Publication TypeJournal Article
Year of Publication2014
AuthorsDandapani, S, Germain, AR, Jewett, I, le Quement, S, Marie, JC, Muncipinto, G, Duvall, JR, Carmody, LC, Perez, JR, Engel, JC, Gut, J, Kellar, D, Siqueira-Neto, JL, McKerrow, JH, Kaiser, M, Rodriguez, A, Palmer, MA, Foley, M, Schreiber, SL, Munoz, B
JournalACS medicinal chemistry letters
Date Published2014/02/13

A phenotypic high-throughput screen using ∼100,000 compounds prepared using Diversity-Oriented Synthesis yielded stereoisomeric compounds with nanomolar growth-inhibition activity against the parasite Trypanosoma cruzi, the etiological agent of Chagas disease. After evaluating stereochemical dependence on solubility, plasma protein binding and microsomal stability, the SSS analogue (5) was chosen for structure-activity relationship studies.

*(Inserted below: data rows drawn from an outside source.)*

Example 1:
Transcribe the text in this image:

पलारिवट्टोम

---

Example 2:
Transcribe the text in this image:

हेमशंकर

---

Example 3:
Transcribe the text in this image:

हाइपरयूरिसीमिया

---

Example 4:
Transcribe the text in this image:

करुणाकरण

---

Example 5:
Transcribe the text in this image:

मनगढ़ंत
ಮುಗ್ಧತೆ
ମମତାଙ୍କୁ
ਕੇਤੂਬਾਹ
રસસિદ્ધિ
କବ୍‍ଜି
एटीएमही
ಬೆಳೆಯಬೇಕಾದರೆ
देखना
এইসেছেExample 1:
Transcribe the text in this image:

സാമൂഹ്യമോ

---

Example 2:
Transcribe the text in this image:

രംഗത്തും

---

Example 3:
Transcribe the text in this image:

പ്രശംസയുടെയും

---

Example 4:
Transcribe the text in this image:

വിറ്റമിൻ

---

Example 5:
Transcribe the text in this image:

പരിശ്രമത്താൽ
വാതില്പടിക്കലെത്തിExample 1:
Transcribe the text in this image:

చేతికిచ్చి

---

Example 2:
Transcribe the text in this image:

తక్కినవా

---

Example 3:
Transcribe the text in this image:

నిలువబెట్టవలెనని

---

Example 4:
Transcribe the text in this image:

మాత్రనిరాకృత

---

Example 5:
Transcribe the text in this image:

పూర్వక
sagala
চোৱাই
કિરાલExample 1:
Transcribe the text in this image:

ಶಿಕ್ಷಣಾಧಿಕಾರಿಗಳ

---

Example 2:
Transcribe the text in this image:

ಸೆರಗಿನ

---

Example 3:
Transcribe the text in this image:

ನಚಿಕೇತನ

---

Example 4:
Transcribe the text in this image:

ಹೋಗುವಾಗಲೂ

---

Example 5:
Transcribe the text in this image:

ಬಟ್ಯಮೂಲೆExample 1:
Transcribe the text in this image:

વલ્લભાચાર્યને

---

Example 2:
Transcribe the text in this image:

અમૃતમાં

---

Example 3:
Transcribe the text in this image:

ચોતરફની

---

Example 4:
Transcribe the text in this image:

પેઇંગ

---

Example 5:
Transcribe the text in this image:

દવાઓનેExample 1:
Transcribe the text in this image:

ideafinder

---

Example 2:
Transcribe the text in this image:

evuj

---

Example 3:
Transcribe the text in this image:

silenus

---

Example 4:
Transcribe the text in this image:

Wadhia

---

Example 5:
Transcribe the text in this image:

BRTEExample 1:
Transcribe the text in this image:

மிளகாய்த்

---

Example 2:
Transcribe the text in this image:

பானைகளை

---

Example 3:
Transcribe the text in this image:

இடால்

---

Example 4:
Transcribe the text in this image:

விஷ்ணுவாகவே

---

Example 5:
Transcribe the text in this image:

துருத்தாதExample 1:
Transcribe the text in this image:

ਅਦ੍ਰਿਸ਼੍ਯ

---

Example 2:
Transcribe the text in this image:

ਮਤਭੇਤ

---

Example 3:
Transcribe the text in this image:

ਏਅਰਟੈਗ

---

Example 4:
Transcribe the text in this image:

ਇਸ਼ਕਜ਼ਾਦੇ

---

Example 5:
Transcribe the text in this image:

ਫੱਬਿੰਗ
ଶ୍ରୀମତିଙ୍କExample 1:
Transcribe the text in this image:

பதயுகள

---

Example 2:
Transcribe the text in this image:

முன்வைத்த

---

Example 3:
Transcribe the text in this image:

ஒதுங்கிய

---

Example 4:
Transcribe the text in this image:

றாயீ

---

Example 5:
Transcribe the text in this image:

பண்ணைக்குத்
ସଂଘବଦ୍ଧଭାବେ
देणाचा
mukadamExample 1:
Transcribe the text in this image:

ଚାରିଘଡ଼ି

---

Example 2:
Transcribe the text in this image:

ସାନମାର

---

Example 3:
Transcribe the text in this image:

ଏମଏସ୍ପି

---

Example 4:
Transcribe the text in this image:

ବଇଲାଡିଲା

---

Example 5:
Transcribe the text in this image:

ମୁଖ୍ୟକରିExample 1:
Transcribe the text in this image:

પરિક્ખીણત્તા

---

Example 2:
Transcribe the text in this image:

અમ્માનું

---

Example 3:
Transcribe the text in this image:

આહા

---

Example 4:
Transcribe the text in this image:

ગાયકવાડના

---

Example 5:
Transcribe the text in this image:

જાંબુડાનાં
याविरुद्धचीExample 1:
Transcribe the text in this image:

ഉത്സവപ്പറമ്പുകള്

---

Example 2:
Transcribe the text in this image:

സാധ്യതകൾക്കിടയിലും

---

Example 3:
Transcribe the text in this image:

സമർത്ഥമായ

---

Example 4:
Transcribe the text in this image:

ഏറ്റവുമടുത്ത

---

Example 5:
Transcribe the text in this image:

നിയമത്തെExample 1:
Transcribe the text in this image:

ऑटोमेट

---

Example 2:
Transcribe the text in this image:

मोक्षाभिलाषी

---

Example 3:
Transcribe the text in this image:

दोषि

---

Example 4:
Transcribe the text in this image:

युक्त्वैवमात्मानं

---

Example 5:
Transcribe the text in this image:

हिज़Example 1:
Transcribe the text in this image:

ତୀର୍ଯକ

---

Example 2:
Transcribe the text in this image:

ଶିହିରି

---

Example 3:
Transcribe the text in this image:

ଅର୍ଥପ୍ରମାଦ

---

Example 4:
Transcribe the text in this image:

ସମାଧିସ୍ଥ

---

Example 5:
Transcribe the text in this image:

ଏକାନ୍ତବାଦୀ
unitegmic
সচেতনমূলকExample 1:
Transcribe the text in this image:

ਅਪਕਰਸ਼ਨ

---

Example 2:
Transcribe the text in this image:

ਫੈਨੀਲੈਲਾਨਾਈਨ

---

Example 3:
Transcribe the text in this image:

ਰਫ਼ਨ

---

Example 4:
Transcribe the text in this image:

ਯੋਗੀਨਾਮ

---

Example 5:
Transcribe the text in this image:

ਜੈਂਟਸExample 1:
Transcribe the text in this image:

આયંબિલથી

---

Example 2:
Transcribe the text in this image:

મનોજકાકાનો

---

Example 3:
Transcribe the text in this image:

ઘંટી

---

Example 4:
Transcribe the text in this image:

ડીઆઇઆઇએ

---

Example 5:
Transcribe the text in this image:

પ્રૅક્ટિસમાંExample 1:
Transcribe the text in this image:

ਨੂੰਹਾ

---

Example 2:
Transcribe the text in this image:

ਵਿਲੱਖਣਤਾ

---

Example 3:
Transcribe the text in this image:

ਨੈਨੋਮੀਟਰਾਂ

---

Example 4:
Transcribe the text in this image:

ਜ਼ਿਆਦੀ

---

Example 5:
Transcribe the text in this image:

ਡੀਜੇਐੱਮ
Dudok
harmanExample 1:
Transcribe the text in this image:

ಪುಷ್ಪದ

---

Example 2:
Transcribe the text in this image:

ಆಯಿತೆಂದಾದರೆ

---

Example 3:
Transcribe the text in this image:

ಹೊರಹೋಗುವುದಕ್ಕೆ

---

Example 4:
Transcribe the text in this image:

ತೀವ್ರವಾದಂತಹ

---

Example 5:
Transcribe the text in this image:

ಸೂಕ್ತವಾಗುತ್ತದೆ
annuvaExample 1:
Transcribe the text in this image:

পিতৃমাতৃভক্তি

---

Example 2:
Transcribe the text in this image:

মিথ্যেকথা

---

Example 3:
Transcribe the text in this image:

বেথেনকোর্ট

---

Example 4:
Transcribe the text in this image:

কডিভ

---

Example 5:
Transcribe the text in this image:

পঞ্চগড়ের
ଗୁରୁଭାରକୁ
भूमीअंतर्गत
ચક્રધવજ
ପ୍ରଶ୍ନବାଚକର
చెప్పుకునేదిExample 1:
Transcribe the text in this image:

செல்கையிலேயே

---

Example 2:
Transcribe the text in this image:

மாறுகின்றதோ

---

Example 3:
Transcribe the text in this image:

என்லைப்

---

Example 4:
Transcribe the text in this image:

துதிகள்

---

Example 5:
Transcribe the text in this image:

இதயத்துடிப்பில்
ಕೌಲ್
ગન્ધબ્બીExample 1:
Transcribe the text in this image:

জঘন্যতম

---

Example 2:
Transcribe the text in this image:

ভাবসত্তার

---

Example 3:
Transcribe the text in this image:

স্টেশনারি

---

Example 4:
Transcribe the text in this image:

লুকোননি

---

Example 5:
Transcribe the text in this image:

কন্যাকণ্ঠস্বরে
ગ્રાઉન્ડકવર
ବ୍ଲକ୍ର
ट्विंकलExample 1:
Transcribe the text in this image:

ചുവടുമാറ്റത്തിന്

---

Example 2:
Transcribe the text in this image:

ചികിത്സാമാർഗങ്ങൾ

The p-phenoxy benzyl group appended to the secondary amine could be replaced with halobenzyl groups without loss in potency. The exocyclic primary alcohol is not needed for activity but the isonicotinamide substructure is required for activity. Most importantly, these compounds are trypanocidal and hence are attractive as drug leads for both acute and chronic stages of Chagas disease. Analogue (5) was nominated as the molecular libraries probe ML341 and is available through the Molecular Libraries Probe Production Centers Network.